At February 29, 2012, the Company had cash and cash equivalents of $4,320,073. The Company's cash decreased by approximately $2,000,000 during the first three months of fiscal 2012, primarily as a result of the cancellation of the Bio-Stor Revenue Sharing Agreement and the stock repurchase plan pursuant to which the Company has repurchased 415,117 shares of the Company's common stock for a total of approximately $754,000. The cancellation of the Bio Stor Revenue Sharing Agreement will result in an approximate $400,000 cash savings per year from a reduction of interest expense. As of February 29, 2012 the Company had no long-term indebtedness.

About Cryo-Cell International, Inc.

Cryo-Cell International, Inc. was founded in 1989 and was the world's first private cord blood bank to separate and store stem cells in 1992. Today, Cryo-Cell has over 240,000 clients worldwide from 87 countries.  Cryo-Cell's mission is to provide our clients with the premier stem cell cryopreservation service and to support the advancement of regenerative medicine.
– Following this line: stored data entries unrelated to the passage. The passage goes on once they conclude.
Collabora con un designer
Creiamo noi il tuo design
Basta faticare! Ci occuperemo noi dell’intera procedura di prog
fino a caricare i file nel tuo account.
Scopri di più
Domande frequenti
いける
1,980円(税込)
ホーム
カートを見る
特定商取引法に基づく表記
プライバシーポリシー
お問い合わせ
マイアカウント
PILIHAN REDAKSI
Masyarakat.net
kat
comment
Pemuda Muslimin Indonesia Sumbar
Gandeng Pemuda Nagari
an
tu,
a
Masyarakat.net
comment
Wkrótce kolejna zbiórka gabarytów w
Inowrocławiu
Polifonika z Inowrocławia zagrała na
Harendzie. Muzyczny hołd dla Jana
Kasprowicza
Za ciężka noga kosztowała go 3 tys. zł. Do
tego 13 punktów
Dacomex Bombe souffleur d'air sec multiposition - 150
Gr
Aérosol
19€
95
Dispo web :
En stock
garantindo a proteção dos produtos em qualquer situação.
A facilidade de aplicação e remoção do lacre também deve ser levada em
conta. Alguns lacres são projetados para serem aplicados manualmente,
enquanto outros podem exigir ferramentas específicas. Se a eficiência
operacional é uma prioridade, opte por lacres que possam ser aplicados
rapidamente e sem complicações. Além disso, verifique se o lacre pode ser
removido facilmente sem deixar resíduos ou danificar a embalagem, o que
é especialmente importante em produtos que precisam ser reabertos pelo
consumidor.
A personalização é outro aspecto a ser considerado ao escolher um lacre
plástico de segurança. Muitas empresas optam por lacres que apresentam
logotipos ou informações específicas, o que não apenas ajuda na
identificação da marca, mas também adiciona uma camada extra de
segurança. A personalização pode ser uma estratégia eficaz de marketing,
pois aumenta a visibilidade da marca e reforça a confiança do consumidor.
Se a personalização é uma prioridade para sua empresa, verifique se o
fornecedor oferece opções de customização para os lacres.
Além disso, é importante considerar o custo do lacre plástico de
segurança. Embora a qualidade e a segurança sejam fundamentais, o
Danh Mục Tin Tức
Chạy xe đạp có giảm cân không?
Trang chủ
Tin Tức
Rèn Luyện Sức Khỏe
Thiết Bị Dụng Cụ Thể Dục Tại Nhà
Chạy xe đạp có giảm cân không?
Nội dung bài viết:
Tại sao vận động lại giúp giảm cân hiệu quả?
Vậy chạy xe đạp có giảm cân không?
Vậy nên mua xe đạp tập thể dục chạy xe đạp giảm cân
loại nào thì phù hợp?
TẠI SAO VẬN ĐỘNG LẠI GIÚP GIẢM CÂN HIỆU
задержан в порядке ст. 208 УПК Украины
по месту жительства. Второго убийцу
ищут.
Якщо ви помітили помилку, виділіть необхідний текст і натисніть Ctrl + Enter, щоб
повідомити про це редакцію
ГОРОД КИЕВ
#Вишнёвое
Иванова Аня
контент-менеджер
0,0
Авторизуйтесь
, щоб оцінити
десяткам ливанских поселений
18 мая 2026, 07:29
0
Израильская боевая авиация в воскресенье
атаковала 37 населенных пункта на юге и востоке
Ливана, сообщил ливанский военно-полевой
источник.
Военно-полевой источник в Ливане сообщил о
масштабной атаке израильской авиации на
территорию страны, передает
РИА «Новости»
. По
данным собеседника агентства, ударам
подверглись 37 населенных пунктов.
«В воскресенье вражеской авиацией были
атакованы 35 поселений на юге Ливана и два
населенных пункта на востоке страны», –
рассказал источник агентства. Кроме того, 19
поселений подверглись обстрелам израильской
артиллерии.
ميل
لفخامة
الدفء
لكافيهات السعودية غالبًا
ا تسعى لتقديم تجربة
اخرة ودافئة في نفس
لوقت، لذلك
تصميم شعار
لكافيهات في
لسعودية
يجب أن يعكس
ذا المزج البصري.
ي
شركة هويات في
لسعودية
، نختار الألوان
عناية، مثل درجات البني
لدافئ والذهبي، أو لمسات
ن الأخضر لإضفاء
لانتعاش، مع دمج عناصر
Cryo-Cell operates in a state-of-the-art Good Manufacturing Practice and Good Tissue Practice (cGMP/cGTP)-compliant facility, is ISO 9001:2008 certified and accredited by the AABB. Cryo-Cell is a publicly traded company. OTC:QB Markets Group Symbol: CCEL. Expectant parents or healthcare professionals may call 1-800-STOR-CELL (1-800-786-7235) or visit www.cryo-cell.com.

Forward-Looking Statement

Statements wherein the terms "believes", "intends", "projects", "anticipates", "expects", and similar expressions as used are intended to reflect "forward-looking statements" of the Company. The information contained herein is subject to various risks, uncertainties and other factors that could cause actual results to differ materially from the results anticipated in such forward-looking statements or paragraphs, many of which are outside the control of the Company. These uncertainties and other factors include the success of the Company's global expansion initiatives and product diversification, the Company's actual future ownership stake in future therapies emerging from its collaborative research partnerships, the success related to its IP portfolio, the Company's future competitive position in stem cell innovation, future success of its core business and the competitive impact of public cord blood banking on the Company's business, the Company's ability to minimize future costs to the Company related to R&D initiatives and collaborations and the success of such initiatives and collaborations, the success and enforceability of the Company's menstrual stem cell technology license agreements and umbilical cord blood license agreements and their ability to provide the Company with royalty fees, the ability of the reproductive tissue storage to generate new revenues for the Company and those risks and uncertainties contained in risk factors described in documents the Company files from time to time with the Securities and Exchange Commission, including the most recent Annual Report on Form 10-K, Quarterly Reports on Form 10-Q and any Current Reports on Form 8-K filed by the Company. The Company disclaims any obligations to subsequently revise any forward-looking statements to reflect events or circumstances after the date of such statements.